1999 Midwestern Collegiate Conference baseball tournament
- Teams: 6
- Format: Double-elimination
- Finals site: Les Miller Field; Chicago, Illinois;
- Champions: Milwaukee (1st title)
- Winning coach: Jerry Augustine (1st title)
- MVP: Chad Sadowski (Milwaukee)

= 1999 Midwestern Collegiate Conference baseball tournament =

The 1999 Midwestern Collegiate Conference baseball tournament took place from May 14 through 17, near the close of the 1999 NCAA Division I baseball season. All six of the league's teams met in the double-elimination tournament held at Les Miller Field on the campus of UIC in Chicago. Second seeded won their second Horizon League Championship and earned the conference's automatic bid to the 1999 NCAA Division I baseball tournament.

==Seeding and format==
The league's teams are seeded one through six based on winning percentage, using conference games only.
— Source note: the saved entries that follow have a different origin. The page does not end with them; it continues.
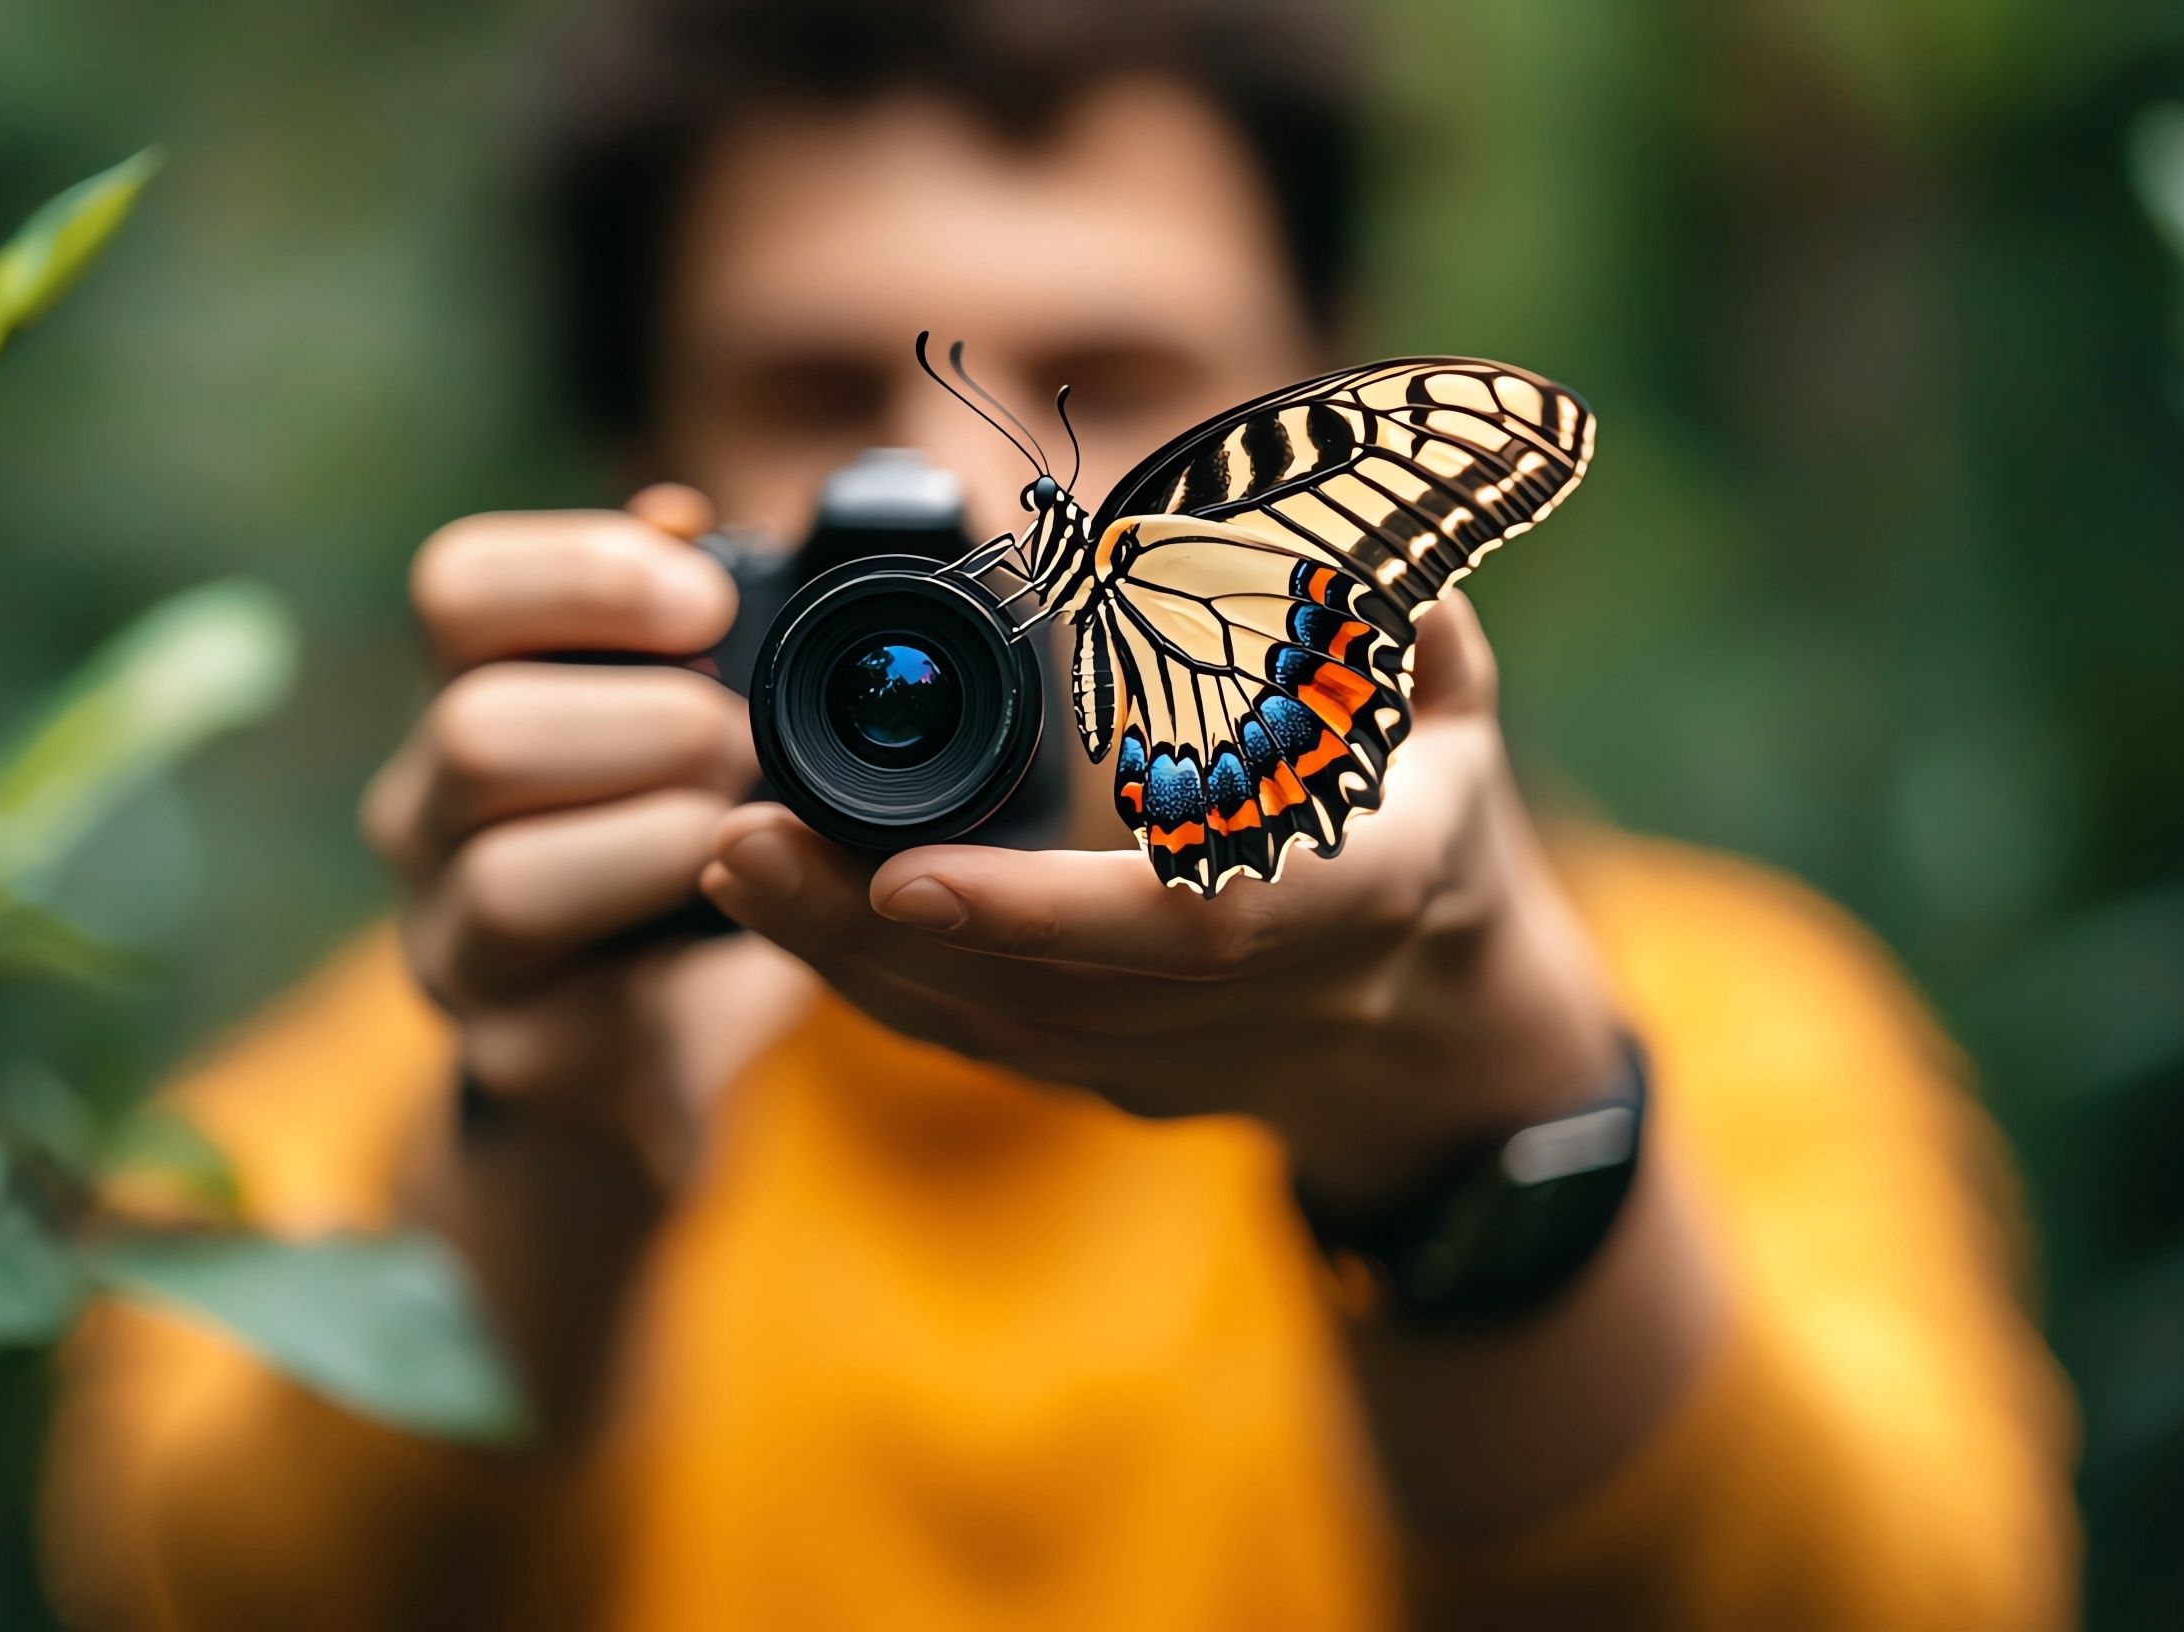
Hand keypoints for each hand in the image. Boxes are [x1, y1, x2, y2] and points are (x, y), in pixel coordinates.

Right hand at [363, 485, 787, 1178]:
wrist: (638, 1060)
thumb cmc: (676, 848)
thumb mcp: (691, 722)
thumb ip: (681, 621)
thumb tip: (674, 511)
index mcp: (465, 696)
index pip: (451, 587)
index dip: (583, 570)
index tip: (708, 597)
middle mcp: (423, 814)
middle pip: (474, 730)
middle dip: (651, 726)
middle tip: (744, 747)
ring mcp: (450, 943)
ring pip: (505, 879)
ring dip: (661, 844)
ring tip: (743, 837)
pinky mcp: (512, 1054)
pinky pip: (581, 1008)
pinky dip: (684, 965)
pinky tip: (742, 931)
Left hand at [698, 591, 1623, 1204]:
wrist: (1440, 1029)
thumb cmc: (1437, 817)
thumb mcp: (1452, 700)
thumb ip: (1388, 597)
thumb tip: (1324, 480)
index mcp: (1354, 898)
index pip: (1193, 925)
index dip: (1048, 911)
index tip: (907, 875)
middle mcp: (1258, 1003)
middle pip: (1040, 996)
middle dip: (875, 933)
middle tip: (739, 839)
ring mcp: (1181, 1060)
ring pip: (992, 1034)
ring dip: (846, 958)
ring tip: (731, 857)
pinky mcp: (1116, 1082)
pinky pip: (979, 1047)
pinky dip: (875, 984)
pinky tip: (782, 908)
The teams then played a double-elimination tournament, with the top seed playing the sixth, second seed playing the fifth, and so on in the first round..

| Team | W | L | PCT | GB | Seed |
|---|---|---|---|---|---|
| Butler | 14 | 6 | .700 | — | 1 |
| Milwaukee | 11 | 7 | .611 | 2 | 2 |
| Cleveland State | 12 | 8 | .600 | 2 | 3 |
| Wright State | 8 | 10 | .444 | 5 | 4 |
| UIC | 6 | 12 | .333 | 7 | 5 |
| Detroit | 5 | 13 | .278 | 8 | 6 |

==All-Tournament Team==
The following players were named to the All-Tournament Team.

| Pos | Name | School |
| P | Steve Carlson | UIC |
| Chad Sadowski | Milwaukee |
| C | Todd Ludwig | Milwaukee |
| 1B | J.J. Kotarak | Milwaukee |
| 2B | Steve Tylke | Milwaukee |
| 3B | Jeff Haase | Cleveland State |
| SS | Justin Keever | Butler |
| OF | Jeremy Sinsabaugh | Butler |
| Al Candea | UIC |
| Darin Haugom | Milwaukee |
| DH | Tom Bohr | Wright State |

===Most Valuable Player===
Chad Sadowski of Milwaukee was named Most Valuable Player of the Tournament.